Philippine Economic Growth Projection Dims Amid Global Challenges

OECD forecasts further slowdown in GDP growth for the Philippines, missing government targets for a third consecutive year.
The growth of the Philippine economy is projected to slow to 5.6 percent in 2025, according to a recent report from the Organization for Economic Cooperation and Development (OECD).

This forecast marks a continuation of disappointing growth figures, as the country recorded a GDP growth rate of 5.7 percent in the previous year and 5.5 percent in 2023, both falling short of the government’s targets of six to eight percent.

The OECD report, titled "OECD Economic Outlook, Volume 2025 Issue 1: Philippines: Tackling Uncertainty, Reviving Growth," emphasizes a potential deceleration in growth stemming from broader economic conditions, specifically citing the risk of significant downturns in major economies such as the United States and China.

Such downturns could diminish demand for Philippine exports and affect remittance inflows that are crucial for domestic consumption and investment.

Despite these challenges, the OECD projects that exports of goods and services will grow by 5.5 percent by year-end, surpassing the forecasted 3.3 percent increase from 2024. However, this growth is expected to slow to 2.1 percent in the following year, indicating a more subdued outlook.

The projected trade deficit is anticipated to decrease marginally, with net exports expected to decline by 1.2 percent, compared to a forecasted drop of 1.3 percent in 2025. This contraction in net exports has been identified as a significant factor in the Philippines' lackluster economic performance during the first quarter of the year, where growth registered at a lower-than-expected 5.4 percent.

Consumer spending in the Philippines is estimated to rise from 4.9 percent in 2024 to 5.7 percent in 2025, with further acceleration to 6.5 percent anticipated in 2026. The OECD also identified the introduction of recent reforms aimed at reducing barriers to foreign direct investment (FDI) as a positive development that could enhance investment levels.

Total real investment is projected to grow by three percent in 2025, significantly lower than the rates seen in prior years, although it is expected to rebound in 2026. This recovery is linked to a reduction in borrowing costs, with the Bangko Sentral ng Pilipinas having recently lowered the key borrowing rate by 25 basis points to 5.5 percent, with further cuts anticipated.

The OECD report cautioned that rising global trade tensions are likely to exert additional pressure on external demand and export revenues, complicating the economic landscape.

To foster more robust economic growth, the organization advised policymakers to continue pursuing reforms that enhance competition.

Specific recommendations included the amended Public Services Act, which has sought to reduce barriers to foreign investment, and streamlining regulations in key sectors such as energy, telecommunications, and transport.

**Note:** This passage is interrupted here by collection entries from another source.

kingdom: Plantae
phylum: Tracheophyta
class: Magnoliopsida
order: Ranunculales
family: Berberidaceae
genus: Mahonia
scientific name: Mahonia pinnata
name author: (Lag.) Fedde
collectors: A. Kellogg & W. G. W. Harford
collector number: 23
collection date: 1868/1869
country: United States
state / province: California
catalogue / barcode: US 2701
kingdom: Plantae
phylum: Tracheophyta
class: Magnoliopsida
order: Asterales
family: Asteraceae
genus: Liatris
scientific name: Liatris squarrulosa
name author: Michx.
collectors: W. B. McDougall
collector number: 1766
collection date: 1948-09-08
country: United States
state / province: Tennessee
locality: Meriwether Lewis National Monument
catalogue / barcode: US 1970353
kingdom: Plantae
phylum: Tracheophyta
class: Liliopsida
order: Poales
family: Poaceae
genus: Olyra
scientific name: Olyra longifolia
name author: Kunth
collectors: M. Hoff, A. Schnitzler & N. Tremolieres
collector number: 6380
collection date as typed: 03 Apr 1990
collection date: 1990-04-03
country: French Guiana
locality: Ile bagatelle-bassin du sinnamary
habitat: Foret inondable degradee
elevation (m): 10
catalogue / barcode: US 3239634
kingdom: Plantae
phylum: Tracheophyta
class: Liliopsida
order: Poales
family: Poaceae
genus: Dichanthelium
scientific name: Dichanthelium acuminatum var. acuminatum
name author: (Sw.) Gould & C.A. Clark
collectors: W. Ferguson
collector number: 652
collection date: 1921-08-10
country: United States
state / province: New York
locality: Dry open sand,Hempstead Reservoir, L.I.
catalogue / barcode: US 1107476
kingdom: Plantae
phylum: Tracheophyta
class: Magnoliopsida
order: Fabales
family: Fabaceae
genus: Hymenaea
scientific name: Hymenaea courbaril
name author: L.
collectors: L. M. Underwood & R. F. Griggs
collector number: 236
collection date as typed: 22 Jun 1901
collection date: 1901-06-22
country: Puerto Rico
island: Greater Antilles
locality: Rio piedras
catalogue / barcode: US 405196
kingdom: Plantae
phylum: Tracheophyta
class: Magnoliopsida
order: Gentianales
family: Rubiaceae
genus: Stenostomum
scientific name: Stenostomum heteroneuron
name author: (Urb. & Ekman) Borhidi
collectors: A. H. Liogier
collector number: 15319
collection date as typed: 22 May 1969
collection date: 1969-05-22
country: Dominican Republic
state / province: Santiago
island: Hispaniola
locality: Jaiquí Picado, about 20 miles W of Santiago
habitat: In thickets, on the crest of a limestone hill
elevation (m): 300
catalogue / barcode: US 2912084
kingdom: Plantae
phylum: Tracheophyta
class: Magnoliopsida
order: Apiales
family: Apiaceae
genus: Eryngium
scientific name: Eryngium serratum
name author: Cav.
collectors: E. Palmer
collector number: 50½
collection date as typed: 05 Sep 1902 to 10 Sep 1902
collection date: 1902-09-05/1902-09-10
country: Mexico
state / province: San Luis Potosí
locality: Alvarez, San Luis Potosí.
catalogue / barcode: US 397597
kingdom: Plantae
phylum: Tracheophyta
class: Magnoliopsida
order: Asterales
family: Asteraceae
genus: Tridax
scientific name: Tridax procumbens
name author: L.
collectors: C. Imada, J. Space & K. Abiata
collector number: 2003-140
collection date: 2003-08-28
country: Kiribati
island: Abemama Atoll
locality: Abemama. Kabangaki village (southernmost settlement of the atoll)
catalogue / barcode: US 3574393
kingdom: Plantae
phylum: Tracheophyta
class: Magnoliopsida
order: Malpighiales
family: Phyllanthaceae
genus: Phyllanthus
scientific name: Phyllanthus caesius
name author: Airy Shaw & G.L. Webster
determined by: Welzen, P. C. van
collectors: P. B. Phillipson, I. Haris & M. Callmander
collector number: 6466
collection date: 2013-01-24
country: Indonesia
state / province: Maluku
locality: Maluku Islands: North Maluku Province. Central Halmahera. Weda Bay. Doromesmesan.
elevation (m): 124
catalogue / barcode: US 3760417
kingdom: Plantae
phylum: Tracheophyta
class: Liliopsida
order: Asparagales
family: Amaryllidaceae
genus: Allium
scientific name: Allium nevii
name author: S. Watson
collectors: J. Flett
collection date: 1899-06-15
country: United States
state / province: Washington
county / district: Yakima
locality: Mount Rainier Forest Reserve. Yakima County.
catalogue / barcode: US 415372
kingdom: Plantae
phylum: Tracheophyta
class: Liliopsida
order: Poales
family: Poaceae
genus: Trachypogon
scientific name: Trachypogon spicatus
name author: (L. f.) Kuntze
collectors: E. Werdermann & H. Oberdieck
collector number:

The report highlighted that addressing labor market challenges is essential for increasing productivity and providing workers with greater job stability.

Recommendations included lowering non-wage labor costs and enhancing labor flexibility.

Furthermore, the OECD emphasized the importance of improving women’s participation in the labor force through better access to affordable childcare and flexible working arrangements.

Enhancing this participation could leverage the Philippines' human capital, thereby fostering economic growth and reducing gender disparities in employment.